____ Verilen Metin

Ali Haydar Haksal ile Şiiri Üzerine

Ali Haydar Haksal öykücülüğünün yanında şairliğine de önem vererek yazı çalışmalarını sürdürüyor. Şiir kitabı Gül Mayıs Gülü, Hece Yayınları arasında çıktı. Haksal, şiiri ve kitabı üzerine Ayşe Altıntaş’ın sorularını cevaplamış.

“Yoğunluğum öyküye dönük olduğunda az da olsa şiir yazıyordum. Öykülerimin şiirselliği bundandır. Kimi zaman anımsatırım kitaplarımın isimleri bir dize gibidir. Metinlerimde de bu durum gözlemlenebilir.”

“Sürekli okudum. Okuduğum şairlerin bütün şiirlerini, edebiyat dergilerindeki şiirleri sıkı okudum. Üstad Sezai Karakoç ile Cahit Zarifoğlu şiirde yönümü belirledi. 1975 yılında İstanbul’a geldim, ondan sonra her yaz gelmeye devam ettim. O sırada Düşünce dergisi çıkma hazırlığı içindeydi. İlk şiirim orada yayımlandı. Şimdi dönüp o şiirime baktığımda Üstad Sezai Karakoç etkisini görüyorum.”

________

Yapılacaklar:
**1)** Lütfen aşağıdaki üç ifadenin Ali Haydar Haksal söyleşisiyle uyuşup uyuşmadığını belirtin. Her biri için evet ya da hayır deyin ve kararı veren sözleri söyleşiden birebir alıntılayın.
(a) Haksal'ın şiir kitabı Gül Mayıs Gülü, Hece Yayınları tarafından yayımlandı.
(b) Haksal'ın ilk şiiri Düşünce dergisinde yayımlandı.
(c) Haksal İstanbul'a ilk kez 1985 yılında geldi.
**2)** Ali Haydar Haksal söyleşisini son cümlesinden sonra sürdürün.

____ Veri Kayıtları

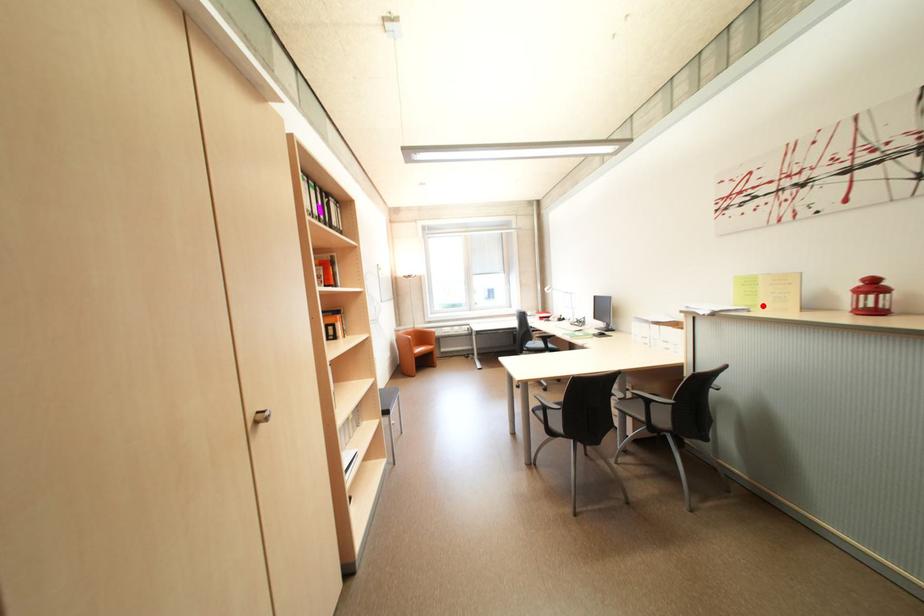
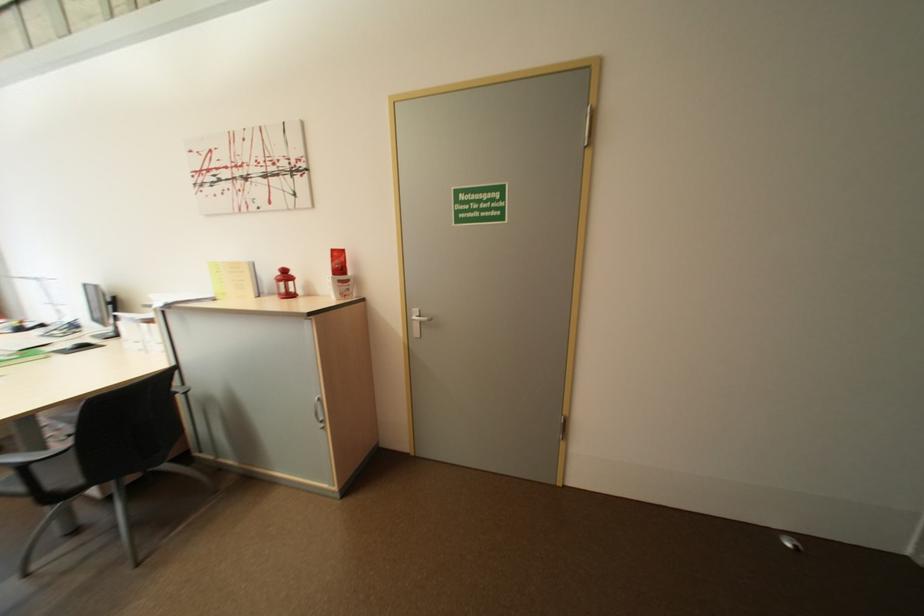
Find the pixel in the second image that matches the highlighted location in the first image.

(234, 294)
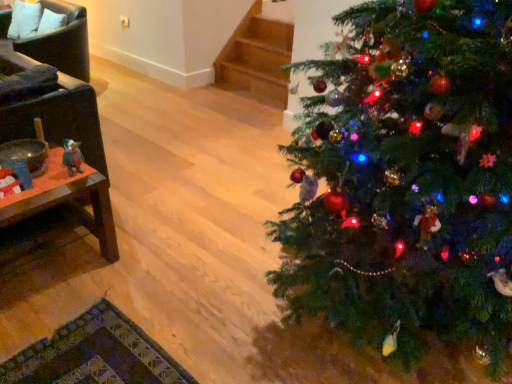
Question: Is leather armchair at left, positioned as the first armchair in top-to-bottom order, to the left of green matte christmas tree at right from the viewer's perspective?

Choices:
 (A) no
 (B) yes

Answer: (B)

Question: Considering the relative sizes of leather armchair at left, the 2th armchair positioned from the front, and green matte christmas tree at right in the image provided, is leather armchair at left, the 2th armchair positioned from the front, taller than green matte christmas tree at right?

Choices:
 (A) yes
 (B) no

Answer: (B)

Question: Does leather armchair at left, positioned as the first armchair in top-to-bottom order, lie in front of green matte christmas tree at right?

Choices:
 (A) yes
 (B) no

Answer: (B)

Question: Can you confirm if leather armchair at left, which ranks as the second armchair in bottom-to-top order, is positioned to the right of green matte christmas tree at right?

Choices:
 (A) yes
 (B) no

Answer: (B)

Question: From the image's perspective, is leather armchair at left, positioned as the first armchair in top-to-bottom order, on top of green matte christmas tree at right?

Choices:
 (A) yes
 (B) no

Answer: (A)

Question: Is woodenmaterial/texturetable at left inside or outside of white fabric pillow at upper left?

Choices:
 (A) inside
 (B) outside

Answer: (B)

Question: Looking at their shapes, would you say woodenmaterial/texturetable at left is wider or thinner than white fabric pillow at upper left?

Choices:
 (A) thin
 (B) wide

Answer: (B)

Question: From the image's perspective, is woodenmaterial/texturetable at left above or below white fabric pillow at upper left?

Choices:
 (A) above
 (B) below

Answer: (B)

Question: Would you say woodenmaterial/texturetable at left is to the left or to the right of white fabric pillow at upper left in the picture?

Choices:
 (A) right
 (B) left

Answer: (A)

Question: Is woodenmaterial/texturetable at left in front of or behind green matte christmas tree at right in the image?

Choices:
 (A) behind
 (B) front

Answer: (A)

Question: From a real-world perspective, is woodenmaterial/texturetable at left physically located above or below green matte christmas tree at right?

Choices:
 (A) below
 (B) above

Answer: (A)

Question: From the image's perspective, relative to green matte christmas tree at right, is woodenmaterial/texturetable at left above or below?

Choices:
 (A) below
 (B) above

Answer: (A)

Question: Is woodenmaterial/texturetable at left situated inside green matte christmas tree at right or outside?

Choices:
 (A) outside
 (B) inside

Answer: (A)

Question: Considering the positions of point (65, 140) and point (33, 31), is point (65, 140) closer or farther from the camera than point (33, 31)?

Choices:
 (A) closer
 (B) farther

Answer: (A)

Question: In terms of width, does green plush toy at left look wider or thinner when compared to white fabric pillow at upper left?

Choices:
 (A) wide
 (B) thin

Answer: (B)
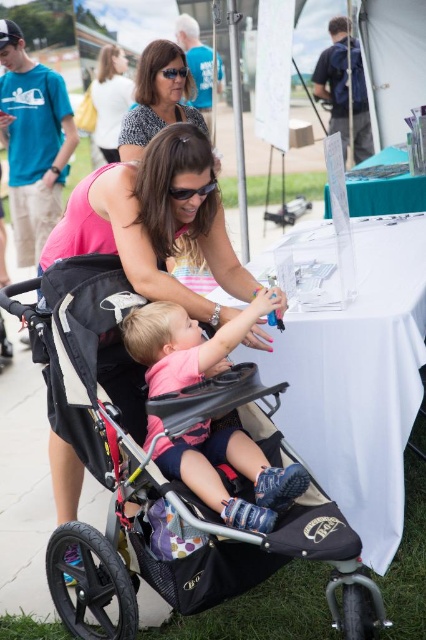
Question: Is black fabric stroller at center thinner than matte black stroller at upper center?

Choices:
 (A) yes
 (B) no

Answer: (B)

Question: Is the position of pink matte shirt at center more distant than that of matte black stroller at upper center?

Choices:
 (A) yes
 (B) no

Answer: (B)

Question: Which point is farther to the camera?

Choices:
 (A) pink matte shirt at center
 (B) pink fabric at center

Answer: (B)

Question: Based on their relative distances, which object is farther from the pink matte shirt at center?

Choices:
 (A) matte black stroller at upper center
 (B) matte pink shirt at upper center
 (C) black fabric stroller at center
 (D) pink fabric at center

Answer: (A)

Question: Does pink fabric at center appear on the left side of matte black stroller at upper center?

Choices:
 (A) yes
 (B) no

Answer: (B)

Question: Based on their relative distances, which object is nearer to the black fabric stroller at center?

Choices:
 (A) matte black stroller at upper center
 (B) matte pink shirt at upper center
 (C) pink matte shirt at center

Answer: (C)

________

Görevlere Göre Yanıtlar:
**1)**
(a) Evet: "Şiir kitabı Gül Mayıs Gülü, Hece Yayınları arasında çıktı."
(b) Evet: "O sırada Düşünce dergisi çıkma hazırlığı içindeydi. İlk şiirim orada yayımlandı."
(c) Hayır: "1975 yılında İstanbul’a geldim"

**2)**
“Dedemi görmedim, dedem şiir yazmış. Çok güzel Kur’an okur, naatler, ilahiler ve kasideler söylermiş. Ben de kendimi bildiğim andan itibaren onun odasında, evinde ve köyümde yüksek sesle şiirler okudum. Babam öğretmenimdi, ben daha çok sözel alana eğilimliydim. Babam sürekli İstanbul’dan gelen gazete ve elinin altında bulunan kitapları okuturdu.”

Aziz Kağan Güneş ile Gök Yankısı Üzerine

Aziz Kağan Güneş, şiir kitabı Gök Yankısı üzerine Bilal Can’ın sorularını cevaplamış.

“Kitabım yayımlandığında hissettiklerimi şöyle ifade edebilirim: içinde biraz hüzün de barındıran mutluluk ve tatlı bir yorgunluk, huzurun altında gölgelenmeye başladı. Sırrını açık etmenin verdiği bir utanma hâli de oldu. Şairler sırlarının bir kısmını pervasızca açık eder çünkü. Şiirin gizlemeye, samimiyetsizliğe tahammülü yoktur bence.”

“Mühendis oluşumun şairliğime katkı sunduğunu düşünüyorum. Tabii ki bunun çok ciddi bir katkısının olduğunu söylemek iddialı olur. Çünkü şairi olumlu, olumsuz anlamda etkileyen sayısız faktör vardır.”

“Serbest vezinde yazdığım şiirlere gelince, orada da iç kafiyeyi önemsiyorum. Serbest yapıda kaleme aldığım şiirlerde kafiyeyi bir zorunluluk olarak değil; ritme, ahenge katkı sunsun diye kullanıyorum.”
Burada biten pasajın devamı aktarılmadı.